Salaries are also getting pruned. “There may be 20-30 per cent salary cuts in a few jobs. Those who got overpaid are at risk. In a lot of cases, people jumped from Rs 50-60 lakh to Rs 1.2-1.4 crore. Now they are on the lookout for jobs, as it is highly likely that their companies are under stress. They will have to take [pay] cuts,” says Careernet’s Das. Hari of Artha says both start-ups and candidates are becoming more realistic. “Candidates are realising that start-ups are not just sugar and honey but entail reasonable risk that they were not prepared for.” Besides, experts agree that increments are also likely to be muted. Even tech professionals will find it hard to earn 30-50 per cent hikes.

It just goes to show that risk appetite is required not just of entrepreneurs, but also of employees who want a slice of the start-up- and wealth creation pie. But it’s crucial to understand the start-up’s growth stage as well as the importance of the business function, experts say. According to them, new initiatives, exploratory functions and projects that are not crucial for the company’s near-term growth are the ones to be let go usually. Covid-19-induced projects and verticals that have no relevance any longer will also be discarded. Those in business functions such as sales, marketing, HR, operations and administration also have to evaluate how they can move forward in their current organisation, as big-ticket marketing spends get slashed and hiring turns conservative. “The revenue functions will never get affected even during lay-offs.

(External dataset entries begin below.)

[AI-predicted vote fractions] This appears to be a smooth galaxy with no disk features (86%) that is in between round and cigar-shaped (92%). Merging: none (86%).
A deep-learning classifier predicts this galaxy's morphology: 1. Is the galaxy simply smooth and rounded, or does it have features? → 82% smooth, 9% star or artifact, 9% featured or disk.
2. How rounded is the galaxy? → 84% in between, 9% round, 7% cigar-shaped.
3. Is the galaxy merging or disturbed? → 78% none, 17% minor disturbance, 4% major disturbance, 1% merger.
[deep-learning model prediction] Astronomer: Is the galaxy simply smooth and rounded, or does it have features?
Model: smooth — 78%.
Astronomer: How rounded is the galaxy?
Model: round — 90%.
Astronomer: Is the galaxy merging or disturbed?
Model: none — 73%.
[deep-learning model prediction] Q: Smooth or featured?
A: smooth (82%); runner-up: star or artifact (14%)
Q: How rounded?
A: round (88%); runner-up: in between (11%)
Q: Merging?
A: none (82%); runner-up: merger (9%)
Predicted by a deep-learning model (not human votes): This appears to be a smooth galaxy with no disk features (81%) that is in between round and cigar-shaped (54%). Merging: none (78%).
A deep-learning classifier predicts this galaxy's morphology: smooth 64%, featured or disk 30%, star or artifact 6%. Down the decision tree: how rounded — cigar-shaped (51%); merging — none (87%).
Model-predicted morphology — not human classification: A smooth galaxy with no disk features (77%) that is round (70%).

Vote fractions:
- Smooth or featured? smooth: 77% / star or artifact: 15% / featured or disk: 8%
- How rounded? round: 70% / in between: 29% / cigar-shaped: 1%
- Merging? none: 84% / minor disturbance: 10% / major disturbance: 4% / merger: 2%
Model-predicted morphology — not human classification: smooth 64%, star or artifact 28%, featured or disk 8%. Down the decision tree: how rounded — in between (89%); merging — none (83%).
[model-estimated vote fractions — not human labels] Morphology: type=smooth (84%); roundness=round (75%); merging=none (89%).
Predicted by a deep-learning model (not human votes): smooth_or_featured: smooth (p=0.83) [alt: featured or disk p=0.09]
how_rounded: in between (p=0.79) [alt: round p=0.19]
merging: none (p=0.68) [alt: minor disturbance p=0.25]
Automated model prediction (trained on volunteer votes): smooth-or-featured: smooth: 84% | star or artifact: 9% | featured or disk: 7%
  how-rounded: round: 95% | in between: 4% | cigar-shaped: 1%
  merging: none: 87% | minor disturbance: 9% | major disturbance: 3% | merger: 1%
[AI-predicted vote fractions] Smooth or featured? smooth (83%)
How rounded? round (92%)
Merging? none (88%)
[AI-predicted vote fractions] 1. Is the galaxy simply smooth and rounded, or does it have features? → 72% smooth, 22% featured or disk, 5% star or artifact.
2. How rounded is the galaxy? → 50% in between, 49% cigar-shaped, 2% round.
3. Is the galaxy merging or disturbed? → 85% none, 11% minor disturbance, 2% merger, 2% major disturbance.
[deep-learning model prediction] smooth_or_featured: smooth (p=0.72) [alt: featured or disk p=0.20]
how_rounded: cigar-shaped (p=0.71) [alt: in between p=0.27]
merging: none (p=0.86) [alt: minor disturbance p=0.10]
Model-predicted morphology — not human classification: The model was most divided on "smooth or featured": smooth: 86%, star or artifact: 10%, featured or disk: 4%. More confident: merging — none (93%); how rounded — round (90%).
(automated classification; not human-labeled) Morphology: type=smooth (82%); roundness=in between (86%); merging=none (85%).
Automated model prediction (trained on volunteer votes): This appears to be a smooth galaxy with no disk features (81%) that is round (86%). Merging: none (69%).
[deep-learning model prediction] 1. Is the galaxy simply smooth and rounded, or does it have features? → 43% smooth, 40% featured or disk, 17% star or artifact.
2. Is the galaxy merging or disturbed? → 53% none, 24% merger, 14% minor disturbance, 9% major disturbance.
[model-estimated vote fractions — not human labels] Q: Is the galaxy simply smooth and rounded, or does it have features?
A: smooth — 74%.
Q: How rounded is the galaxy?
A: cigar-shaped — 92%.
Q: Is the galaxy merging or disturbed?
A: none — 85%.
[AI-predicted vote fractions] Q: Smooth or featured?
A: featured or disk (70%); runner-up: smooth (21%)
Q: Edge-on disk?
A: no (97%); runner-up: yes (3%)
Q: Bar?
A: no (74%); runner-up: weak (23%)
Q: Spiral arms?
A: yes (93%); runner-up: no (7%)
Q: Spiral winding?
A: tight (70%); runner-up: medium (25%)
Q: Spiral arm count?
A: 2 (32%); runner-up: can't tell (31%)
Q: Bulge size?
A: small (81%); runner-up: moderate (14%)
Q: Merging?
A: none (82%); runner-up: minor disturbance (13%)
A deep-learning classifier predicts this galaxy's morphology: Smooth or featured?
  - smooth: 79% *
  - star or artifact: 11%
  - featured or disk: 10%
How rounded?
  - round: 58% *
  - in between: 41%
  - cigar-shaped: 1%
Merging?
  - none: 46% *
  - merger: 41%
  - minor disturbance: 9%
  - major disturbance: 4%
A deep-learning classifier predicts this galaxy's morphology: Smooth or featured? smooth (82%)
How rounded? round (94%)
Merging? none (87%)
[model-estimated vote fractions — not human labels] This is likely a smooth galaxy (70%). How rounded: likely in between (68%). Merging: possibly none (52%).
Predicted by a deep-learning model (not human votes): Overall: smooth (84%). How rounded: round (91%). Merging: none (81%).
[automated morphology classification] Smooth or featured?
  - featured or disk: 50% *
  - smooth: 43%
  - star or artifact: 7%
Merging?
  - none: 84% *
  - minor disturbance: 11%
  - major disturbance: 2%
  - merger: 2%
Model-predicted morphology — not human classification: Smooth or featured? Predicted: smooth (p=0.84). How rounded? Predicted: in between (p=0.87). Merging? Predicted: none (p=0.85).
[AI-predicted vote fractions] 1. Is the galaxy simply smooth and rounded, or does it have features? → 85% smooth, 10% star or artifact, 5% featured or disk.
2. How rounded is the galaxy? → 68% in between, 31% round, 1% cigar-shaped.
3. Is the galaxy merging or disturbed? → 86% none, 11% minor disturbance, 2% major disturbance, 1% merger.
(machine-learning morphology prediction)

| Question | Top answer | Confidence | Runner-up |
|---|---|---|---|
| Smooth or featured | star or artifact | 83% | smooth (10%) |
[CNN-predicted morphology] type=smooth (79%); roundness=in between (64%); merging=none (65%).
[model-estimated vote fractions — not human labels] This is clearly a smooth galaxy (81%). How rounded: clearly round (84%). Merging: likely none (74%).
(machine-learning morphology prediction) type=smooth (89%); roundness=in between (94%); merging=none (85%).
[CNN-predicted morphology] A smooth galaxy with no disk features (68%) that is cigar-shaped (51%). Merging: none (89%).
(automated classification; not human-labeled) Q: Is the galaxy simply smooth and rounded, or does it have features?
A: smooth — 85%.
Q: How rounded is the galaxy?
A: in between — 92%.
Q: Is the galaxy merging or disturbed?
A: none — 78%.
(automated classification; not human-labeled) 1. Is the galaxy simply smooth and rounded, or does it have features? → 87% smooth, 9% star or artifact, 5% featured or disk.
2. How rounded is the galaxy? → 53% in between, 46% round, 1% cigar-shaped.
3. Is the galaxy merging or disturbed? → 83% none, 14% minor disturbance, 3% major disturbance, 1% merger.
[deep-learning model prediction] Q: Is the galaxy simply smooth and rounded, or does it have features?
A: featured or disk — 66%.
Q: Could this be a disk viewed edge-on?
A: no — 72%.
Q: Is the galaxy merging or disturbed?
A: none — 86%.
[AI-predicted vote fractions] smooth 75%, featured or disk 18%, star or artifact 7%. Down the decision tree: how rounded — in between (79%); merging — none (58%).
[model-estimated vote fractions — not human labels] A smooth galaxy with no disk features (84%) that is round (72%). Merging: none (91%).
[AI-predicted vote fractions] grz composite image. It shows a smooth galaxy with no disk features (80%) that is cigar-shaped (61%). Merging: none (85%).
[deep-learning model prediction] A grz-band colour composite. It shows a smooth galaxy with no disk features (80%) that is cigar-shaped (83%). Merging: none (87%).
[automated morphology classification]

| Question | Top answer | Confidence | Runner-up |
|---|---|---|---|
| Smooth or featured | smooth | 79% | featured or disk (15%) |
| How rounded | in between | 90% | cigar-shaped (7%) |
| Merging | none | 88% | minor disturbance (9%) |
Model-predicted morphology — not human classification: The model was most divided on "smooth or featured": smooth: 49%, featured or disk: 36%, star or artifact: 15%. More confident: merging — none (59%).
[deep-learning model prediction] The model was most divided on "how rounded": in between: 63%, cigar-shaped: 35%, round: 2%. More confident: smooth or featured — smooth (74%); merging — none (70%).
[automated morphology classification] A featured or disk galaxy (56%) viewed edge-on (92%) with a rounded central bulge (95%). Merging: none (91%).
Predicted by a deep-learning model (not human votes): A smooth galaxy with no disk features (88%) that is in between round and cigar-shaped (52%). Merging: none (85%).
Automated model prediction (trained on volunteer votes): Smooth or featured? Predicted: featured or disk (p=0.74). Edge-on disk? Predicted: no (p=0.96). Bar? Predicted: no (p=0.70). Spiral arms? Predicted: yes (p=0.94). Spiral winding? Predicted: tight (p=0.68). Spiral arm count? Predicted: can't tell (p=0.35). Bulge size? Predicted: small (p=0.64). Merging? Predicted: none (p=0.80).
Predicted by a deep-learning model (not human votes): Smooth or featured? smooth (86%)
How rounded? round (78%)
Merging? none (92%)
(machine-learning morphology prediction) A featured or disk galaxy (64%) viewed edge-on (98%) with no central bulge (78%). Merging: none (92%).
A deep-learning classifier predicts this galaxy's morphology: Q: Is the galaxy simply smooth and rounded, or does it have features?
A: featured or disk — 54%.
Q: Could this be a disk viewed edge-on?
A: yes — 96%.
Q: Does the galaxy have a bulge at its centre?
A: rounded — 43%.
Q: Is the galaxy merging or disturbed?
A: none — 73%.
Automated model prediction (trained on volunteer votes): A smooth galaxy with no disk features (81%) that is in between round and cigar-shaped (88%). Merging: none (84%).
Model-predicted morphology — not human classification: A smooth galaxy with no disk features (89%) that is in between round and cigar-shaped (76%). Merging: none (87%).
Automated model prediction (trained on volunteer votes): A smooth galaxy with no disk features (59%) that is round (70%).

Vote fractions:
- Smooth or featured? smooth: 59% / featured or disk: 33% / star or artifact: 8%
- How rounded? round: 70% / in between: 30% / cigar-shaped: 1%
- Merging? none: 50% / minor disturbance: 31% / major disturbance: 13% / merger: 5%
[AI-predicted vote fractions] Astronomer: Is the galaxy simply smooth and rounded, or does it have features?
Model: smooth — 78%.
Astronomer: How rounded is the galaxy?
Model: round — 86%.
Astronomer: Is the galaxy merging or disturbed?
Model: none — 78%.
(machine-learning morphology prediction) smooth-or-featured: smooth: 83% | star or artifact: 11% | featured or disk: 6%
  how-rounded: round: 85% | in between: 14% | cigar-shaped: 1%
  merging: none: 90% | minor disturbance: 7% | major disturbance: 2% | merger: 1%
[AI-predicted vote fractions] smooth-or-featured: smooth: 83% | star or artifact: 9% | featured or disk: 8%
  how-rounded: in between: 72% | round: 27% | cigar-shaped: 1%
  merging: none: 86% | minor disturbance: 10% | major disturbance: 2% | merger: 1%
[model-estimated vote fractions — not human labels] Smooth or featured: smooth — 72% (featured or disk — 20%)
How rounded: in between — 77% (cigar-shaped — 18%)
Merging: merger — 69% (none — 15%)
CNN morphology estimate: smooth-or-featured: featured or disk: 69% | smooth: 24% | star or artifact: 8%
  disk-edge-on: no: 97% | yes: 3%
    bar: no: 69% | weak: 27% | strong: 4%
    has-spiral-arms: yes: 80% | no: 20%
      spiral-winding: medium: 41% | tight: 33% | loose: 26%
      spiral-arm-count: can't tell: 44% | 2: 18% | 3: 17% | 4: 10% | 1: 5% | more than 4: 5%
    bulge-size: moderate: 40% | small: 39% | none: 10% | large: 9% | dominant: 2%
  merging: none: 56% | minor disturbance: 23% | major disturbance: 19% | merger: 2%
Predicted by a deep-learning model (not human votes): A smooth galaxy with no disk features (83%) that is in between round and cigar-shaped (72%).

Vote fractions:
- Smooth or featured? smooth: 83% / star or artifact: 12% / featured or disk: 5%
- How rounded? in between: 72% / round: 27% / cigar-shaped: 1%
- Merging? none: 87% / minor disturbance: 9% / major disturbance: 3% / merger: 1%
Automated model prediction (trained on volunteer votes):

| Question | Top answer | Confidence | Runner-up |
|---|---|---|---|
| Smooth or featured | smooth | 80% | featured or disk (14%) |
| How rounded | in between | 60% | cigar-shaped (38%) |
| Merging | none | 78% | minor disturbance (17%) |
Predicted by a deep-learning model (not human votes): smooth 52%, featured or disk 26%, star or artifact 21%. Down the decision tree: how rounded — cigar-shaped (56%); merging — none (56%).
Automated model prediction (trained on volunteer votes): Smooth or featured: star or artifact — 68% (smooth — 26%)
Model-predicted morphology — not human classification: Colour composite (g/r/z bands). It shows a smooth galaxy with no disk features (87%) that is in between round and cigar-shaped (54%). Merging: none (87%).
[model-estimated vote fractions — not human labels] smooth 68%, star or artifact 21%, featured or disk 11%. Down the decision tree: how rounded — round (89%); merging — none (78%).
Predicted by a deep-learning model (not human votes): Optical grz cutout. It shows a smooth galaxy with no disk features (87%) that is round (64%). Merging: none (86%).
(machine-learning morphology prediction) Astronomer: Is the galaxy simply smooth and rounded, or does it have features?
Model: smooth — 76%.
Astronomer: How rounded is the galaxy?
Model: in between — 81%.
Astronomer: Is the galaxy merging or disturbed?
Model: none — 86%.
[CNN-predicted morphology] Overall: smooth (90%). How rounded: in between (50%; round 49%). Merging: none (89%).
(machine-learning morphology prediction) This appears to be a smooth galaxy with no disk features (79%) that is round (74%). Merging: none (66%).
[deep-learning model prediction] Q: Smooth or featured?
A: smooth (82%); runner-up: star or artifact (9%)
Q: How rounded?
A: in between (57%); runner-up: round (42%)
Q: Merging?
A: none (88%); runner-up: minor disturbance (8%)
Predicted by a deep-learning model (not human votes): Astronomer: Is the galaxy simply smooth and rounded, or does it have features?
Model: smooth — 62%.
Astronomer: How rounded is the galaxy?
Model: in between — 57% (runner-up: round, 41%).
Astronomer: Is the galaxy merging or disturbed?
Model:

Tech does not get touched at all because it is the core of the company,” adds Rawal.

For those considering joining a start-up, Rawal suggests that a mid-level employee should ideally be in such a venture for two-three years, before it reaches a cash-burn stage. “Spending three-four years in a growth-stage company not only gives you expansive experience of having an autonomous role but also the most wealth creation via ESOPs. The minute you go into a scaled-up start-up, there is a likelihood that it will reach a cash-burn stage and then the middle level will be largely removed in case of lay-offs.”

But Careernet’s Das suggests an even longer term of at least four-six years to really reap the benefits of working in a start-up. He sees the stop-and-go approach as the core reason why some companies and employees are in trouble. “Start-ups are not a 20-20 game. It’s a wrong notion people have built up.”